Joice explicou que a proposta do projeto, que teve início em maio de 2025, é propor um panorama mais claro sobre os homens autores de violência recolhidos no sistema prisional do Rio Grande do Sul. A pesquisadora defendeu a importância da ciência para o fortalecimento das políticas públicas e detalhou as estratégias metodológicas.
Além de uma etapa quantitativa, que busca contabilizar os homens presos com histórico de violência e traçar seus perfis, o estudo também pretende ouvir as histórias desses indivíduos, a partir de entrevistas, elevando a pesquisa a uma dimensão sociológica para entender em que medida as masculinidades tóxicas se manifestam. A professora citou ainda o levantamento de boas práticas realizadas dentro do sistema prisional, como grupos reflexivos, por exemplo, e, por fim, destacou um eixo da metodologia que contempla a dimensão estrutural, isto é, verificar de perto a gestão das unidades prisionais no Estado.
Até o momento, 80 homens já foram entrevistados no estudo, segundo Joice, que pretende realizar os diálogos em todas as regiões do território gaúcho, para obter uma amostragem regionalizada desses perfis. “A pesquisa é um convite para que todos nós estejamos cada vez mais comprometidos com o processo de construção de um mundo menos violento. É preciso acabar com o silenciamento para romper o ciclo da violência.”
Machismo e grupos reflexivos para homens
Outra contribuição para o seminário foi a da consultora de projetos do Instituto Promundo, Angelita Herrmann, que falou do impacto das noções tradicionais sobre masculinidades na cultura contemporânea, em articulação com os estudos sobre feminismos, especialmente no final da década de 1960, marcada pela chamada segunda onda do movimento. Angelita explicou que é comum que, muitas vezes, por trás da identidade masculina haja fragilidade e medo de o homem perder o controle das situações.
A consultora frisou ainda a necessidade de combater alguns comportamentos. “Quando o colega do bar faz uma piada sexista ou quando ele conta que olha o celular da companheira, a gente não pode fazer de conta que não ouviu ou não se incomoda com essas situações”, observou.
A segunda parte do seminário foi dedicada a grupos reflexivos e boas práticas para a rede de proteção. O juiz de Direito da Vara Especializada em Violência Doméstica da Comarca de Caxias do Sul, Filipe de Almeida Lemos, apresentou os projetos desenvolvidos pelo Tribunal de Justiça do Rio Grande do Sul (TJRS), com foco na assistência continuada a mulheres em situação de violência, num acolhimento com igualdade e na escuta ativa.
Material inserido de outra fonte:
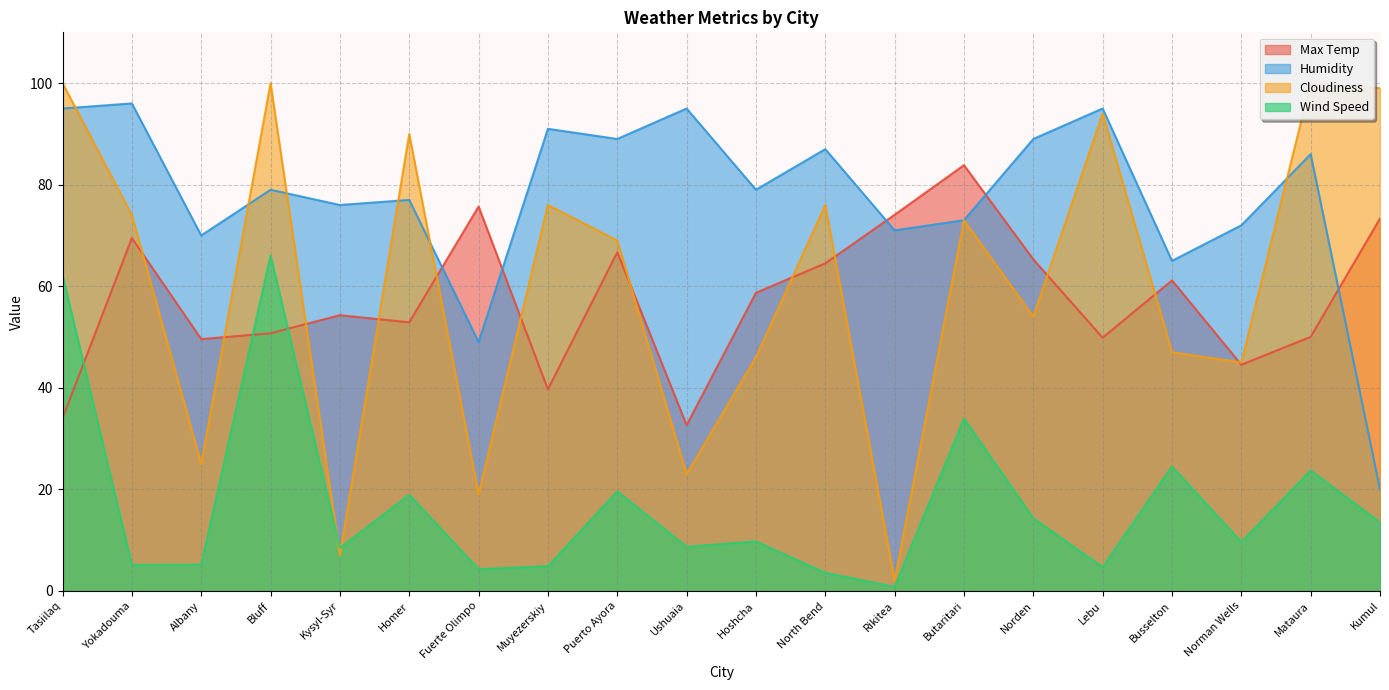

Does the chart have visible grid lines?

Yes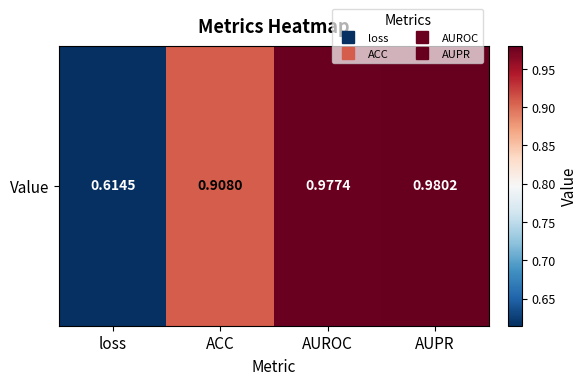

Which category has the lowest value across all series?

loss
Na mesma linha, a psicóloga do TJRS, Nathalia Matos Pereira, e a assistente social Lívia Seeling explicaram como funciona o Programa Grupos Reflexivos para Homens Autores de Violência (GRHAV) de Caxias do Sul. As profissionais destacaram o desafio de ouvir o indivíduo autor de violência. "Punição não basta. É muito importante esse espaço de reflexão e de responsabilização", defendeu Nathalia.
Municípios compartilham experiências de proteção às mulheres
O último painel, intitulado "Boas práticas no cuidado da pessoa e a gestão da rede de proteção de mulheres" foi mediado pela secretária-adjunta da Mulher, Viviane Viegas. A discussão buscou conhecer iniciativas de diferentes municípios da Serra para ampliar e fortalecer o debate.
De acordo com Viviane é fundamental que haja um olhar a partir da perspectiva da pessoa autora de violência. “Esse debate todo é essencial para que nós possamos observar as percepções desses homens em relação à sua própria vivência social, e é importante que a Rede esteja preparada para isso”, finalizou.
O seminário contou ainda com a participação do reitor da UCS, Asdrubal Falavigna, da doutora em Letras e docente, Paula Mascarenhas, da professora da UCS, Raquel Cristina Pereira Duarte, da representante da Casa Civil no RS e Conselheira da Fundação Universidade de Caxias do Sul, Paula Cristina Ioris de Oliveira, além de membros de organismos de proteção para as mulheres de Caxias do Sul, Farroupilha e Bento Gonçalves.